Ein Film wie ein Pulverfass. Schon das erste Bild wirft uns in eine Gesellschaft unter Starkstrom. Die 40-jährige Leila (Taraneh Alidoosti) hat ihr ganzes Leben damit verbracht, sich um ihre Eltern und ihre vier Brüder zu kümmern. Die Familie lebt in Armut, was auch an Vater Heshmat liegt, der mehr damit beschäftigt ist, sich als neues Oberhaupt des Familienclans krönen zu lassen und sich nicht um die Zukunft seiner Kinder kümmert. Leilas Brüder hingegen haben über die Zeit ganz eigene Strategien entwickelt, um sich in ihrer Armut einzurichten. Manouchehr (Payman Maadi), Farhad (Mohammad Ali Mohammadi) und Parviz (Farhad Aslani) haben schlechte Jobs, große Familien und vor allem: kein Geld. Die Ausnahme ist der einzig vernünftige Bruder Alireza (Navid Mohammadzadeh). Er hat einen ehrlichen Job und ist auf Distanz zum herrischen Gehabe seines Vaters getreten. Als Heshmat ankündigt, das gesamte Ersparte in die Hochzeit eines Verwandten zu stecken und nicht in die Geschäftsidee seiner Kinder, beginnt eine atemlose Jagd nach Gerechtigkeit und Familienliebe. Regisseur Sayed Roustaee zeigt eine Familie im Würgegriff der sich ständig verschlimmernden Sanktionen des Westens gegenüber dem iranischen Regime. Natürlich sind es die ärmsten Familien, die unter diesen wirtschaftlichen Auflagen zuerst leiden. Dabei erweist sich die traditionelle, patriarchale Gesellschaftsordnung als weiteres Hindernis. Die Ehrerbietung dem Vater gegenüber erscheint den Kindern manchmal wichtiger als die eigene Zukunft.

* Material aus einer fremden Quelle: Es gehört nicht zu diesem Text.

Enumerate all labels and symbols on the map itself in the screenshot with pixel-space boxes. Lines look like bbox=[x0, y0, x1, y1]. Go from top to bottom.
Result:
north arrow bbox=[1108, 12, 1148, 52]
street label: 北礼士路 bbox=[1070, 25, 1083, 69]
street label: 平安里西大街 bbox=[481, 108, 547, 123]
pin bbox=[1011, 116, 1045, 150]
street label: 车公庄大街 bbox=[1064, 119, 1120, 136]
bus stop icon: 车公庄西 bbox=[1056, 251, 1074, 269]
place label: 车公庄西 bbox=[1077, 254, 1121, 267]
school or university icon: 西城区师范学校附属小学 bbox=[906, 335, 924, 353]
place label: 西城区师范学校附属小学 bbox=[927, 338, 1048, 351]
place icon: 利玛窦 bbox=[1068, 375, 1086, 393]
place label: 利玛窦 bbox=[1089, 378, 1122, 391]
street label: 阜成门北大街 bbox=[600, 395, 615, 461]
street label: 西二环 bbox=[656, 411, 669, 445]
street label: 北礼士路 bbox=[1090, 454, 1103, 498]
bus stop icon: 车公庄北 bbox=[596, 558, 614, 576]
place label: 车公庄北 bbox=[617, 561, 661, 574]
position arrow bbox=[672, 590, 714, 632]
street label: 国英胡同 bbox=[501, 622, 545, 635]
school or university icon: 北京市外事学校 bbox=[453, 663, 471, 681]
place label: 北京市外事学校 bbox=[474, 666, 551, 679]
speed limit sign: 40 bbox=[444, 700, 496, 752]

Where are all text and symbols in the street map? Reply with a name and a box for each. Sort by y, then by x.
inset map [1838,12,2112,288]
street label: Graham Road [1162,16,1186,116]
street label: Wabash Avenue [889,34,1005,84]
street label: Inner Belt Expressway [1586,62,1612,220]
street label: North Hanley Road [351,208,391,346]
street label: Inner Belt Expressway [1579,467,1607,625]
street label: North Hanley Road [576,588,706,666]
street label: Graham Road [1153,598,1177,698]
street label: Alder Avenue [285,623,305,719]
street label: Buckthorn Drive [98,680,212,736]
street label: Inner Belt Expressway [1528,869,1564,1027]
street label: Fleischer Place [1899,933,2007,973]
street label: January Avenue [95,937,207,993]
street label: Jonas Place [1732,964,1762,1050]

Jung gegen alt, Vergangenheit gegen Zukunft, Frau gegen Mann; Roustaee lässt alle Konfliktlinien der iranischen Gesellschaft aufeinanderprallen in einem beeindruckenden Tempo und mit wahren Dialogschlachten, die einem förmlich die Ohren klingeln lassen. Aber diese Energie ist kein Zufall. Sie ist das letzte Aufbäumen gegen die Repressionen eines innerlich toten Unterdrückerstaates. „Leila’s Brothers“ ist ein Blick auf die letzten Tage des Patriarchats. Ein genialer Film, mit einer letzten Einstellung, die vielleicht zu den schönsten des Kinojahres gehört. Saeed Roustaees Film wirkt wie eine Prophezeiung, die sich in unheilvoller Art und Weise vor unseren Augen realisiert hat. Der Film feierte seine Weltpremiere bei den Filmfestspielen in Cannes, wo Roustaee mit dem FIPRESCI Preis der internationalen Filmkritik als bester Film ausgezeichnet wurde.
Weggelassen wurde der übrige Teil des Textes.